4. If the 20th is taken as the parameter of the mid-term William indicator, when the value of the William indicator is greater than 80, it can be classified as the mid-term oversold of the William indicator, which is a mid-line buying signal.
5. If 70 days is taken as the parameter of long-term William indicator, when the value of William indicator is less than 10, it can be classified as long-term overbought of William indicator, which is a long-term selling signal.
6. If 70 days is taken as the parameter of long-term William indicator, when the value of William indicator is greater than 90, it can be classified as long-term oversold of William indicator, which is a long-term buying signal.

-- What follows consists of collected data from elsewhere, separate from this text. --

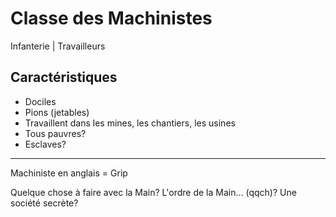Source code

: # Classe des Machinistes

Infanterie | Travailleurs

## Caractéristiques
- Dociles
- Pions (jetables)
- Travaillent dans les mines, les chantiers, les usines
- Tous pauvres?
- Esclaves?

---

Machiniste en anglais = Grip

Quelque chose à faire avec la Main? L'ordre de la Main... (qqch)? Une société secrète?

The William Index was first published in the book 1973 "How I made a million dollars by trading commodities last year" published by Larry Williams. This indicator is an oscillation indicator, which measures whether the stock/index is overbought or oversold according to the swing point of the stock price. It measures the ratio of the distance between the peak (highest price) created by both long and short parties and the daily closing price to the fluctuation range of the stock price within a certain period of time (such as 7 days), thus providing the signal of the stock market trend reversal. William index William index, also called Williams overbought/oversold index, abbreviated as WMS%R or %R, was first published by Larry Williams in 1973, so it was named after him. William index is mainly used to study the fluctuation of stock price, and the trading opportunity is determined by analyzing the peaks and valleys in stock price fluctuation. It reflects the phenomenon of overbought and oversold in the market with oscillation points, and can predict the high and low points in the cycle, thus showing effective trading signals. It is a technical index used to analyze short-term market trends.